I'm trying to add rows to BigQuery from my Apache Beam pipeline using a BigQuery load job. The initial data I'm processing comes from a Postgresql database and is read into Beam with the JdbcIO
datasource:
@Override
public PCollection<Intent> expand(PBegin input) {
return input.apply(JdbcIO.<Intent>read()
.withDataSourceConfiguration(JdbcIO.DataSourceConfiguration
.create(DASHBOARD_DB_DRIVER, getJdbcConnectionString()))
.withQuery(QUERY)
.withCoder(ProtoCoder.of(Intent.class))
.withRowMapper(new IntentParser()));
}
The BigQuery writer:
@Override
public WriteResult expand(PCollection<KV<StateTable, StateRow>> events) {
Write<KV<StateTable, StateRow>> writer = BigQueryIO.<KV<StateTable, StateRow>>write()
.withCreateDisposition(CreateDisposition.CREATE_NEVER)
.withWriteDisposition(WriteDisposition.WRITE_APPEND)
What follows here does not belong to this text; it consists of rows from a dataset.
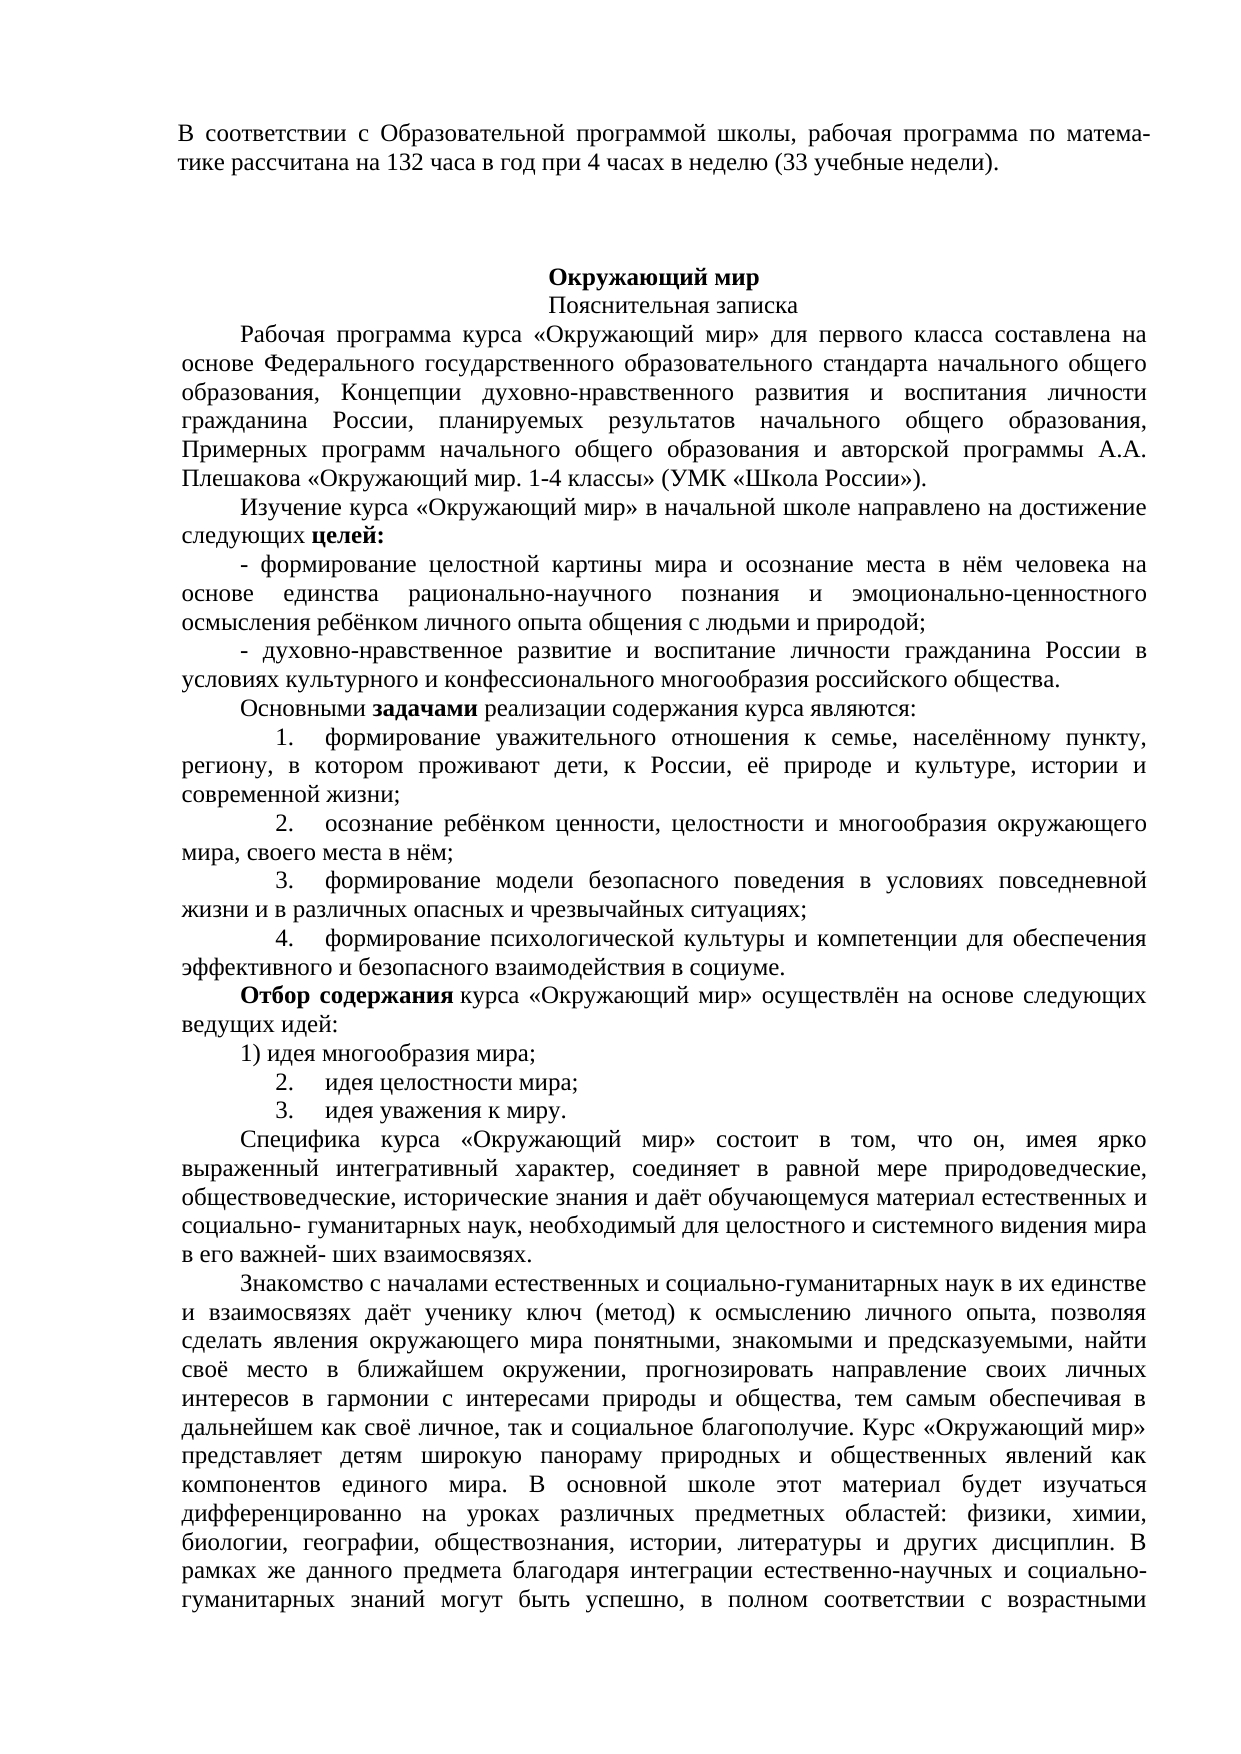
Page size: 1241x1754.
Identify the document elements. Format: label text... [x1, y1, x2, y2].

list формирование психологической культуры и компетенции для обеспечения эффективного и безопасного взаимодействия в социуме. [181, 923, 1147, 981]
text Окружающий мир Пояснительная записка [548, 262, 1152, 319]
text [181, 1268, 1147, 1613]
text Изучение курса «Окружающий мир» в начальной школе направлено на достижение следующих целей: [181, 492, 1147, 549]
text Основными задачами реализации содержания курса являются: [478, 693, 1152, 722]
text В соответствии с Образовательной программой школы, рабочая программа по матема-тике рассчитана на 132 часа в год при 4 часах в неделю (33 учебные недели). [177, 118, 1152, 176]
list идея уважения к миру. [181, 1096, 1152, 1124]
list формирование модели безопасного поведения в условиях повседневной жизни и в различных опасных и чрезвычайных ситуациях; [181, 866, 1147, 923]
text Отбор содержания курса «Окружающий мир» осуществлён на основе следующих ведущих идей: [181, 981, 1147, 1038]
text Основными задачами реализации содержания курса являются: [181, 693, 366, 722]
list осознание ребёнком ценности, целостности и многообразия окружающего мира, своего места в нём; [181, 808, 1147, 866]
text - духовно-нравственное развитие и воспитание личности гражданина России в условиях культурного и конфессионального многообразия российского общества. [181, 636, 1147, 693]
list формирование уважительного отношения к семье, населённому пункту, региону, в котором проживают дети, к России, её природе и культуре, истории и современной жизни; [181, 722, 1147, 808]
text Специфика курса «Окружающий мир» состоит в том, что он, имея ярко выраженный интегративный характер, соединяет в равной мере природоведческие, обществоведческие, исторические знания и даёт обучающемуся материал естественных и социально- гуманитарных наук, необходимый для целостного и системного видения мира в его важней- ших взаимосвязях. [181, 1124, 1147, 1268]
text - формирование целостной картины мира и осознание места в нём человека на основе единства рационально-научного познания и эмоционально-ценностного осмысления ребёнком личного опыта общения с людьми и природой; [181, 549, 1147, 636]
text 1) идея многообразия мира; [181, 1038, 1152, 1067]
list идея целостности мира; [181, 1067, 1152, 1096]
text Рабочая программа курса «Окружающий мир» для первого класса составлена на основе Федерального государственного образовательного стандарта начального общего образования, Концепции духовно-нравственного развития и воспитания личности гражданина России, планируемых результатов начального общего образования, Примерных программ начального общего образования и авторской программы А.А. Плешакова «Окружающий мир. 1-4 классы» (УМК «Школа России»). [181, 319, 1147, 492]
.withFormatFunction(new StateRowMapper())
.to(x -> x.getValue().getKey().getDestination());
return events.apply(writer);
}
When I execute the pipeline I get thousands of the following log entries (one for each row I guess), and this process takes ages (+10 minutes).
INFO: Opening TableRowWriter to gs://piesync-analytics-temp-storage/BigQueryWriteTemp/16b8edc635ac4dfcaf2494b0217be8f8/15a00ba8-70ff-43ad-99f7-0090b9465d0b.
Mar 14, 2018 12:13:46 PM org.apache.beam.sdk.io.gcp.bigquery.TableRowWriter <init>
I checked the temporary files in Google cloud storage (required for the BigQuery load job) and notices that each file only contains the data for 1 row.
I'm worried about this because when I do exactly the same, with the same data, but reading from a file instead of a database (using TextIO
) I only get a few dozen of log entries and the temporary files contain thousands of BigQuery records. In this case the process is finished in less than a minute
I didn't specify any windowing or triggering as I'm just trying to read a source once.
I guess I have to enable some kind of batching but I have no idea what and where.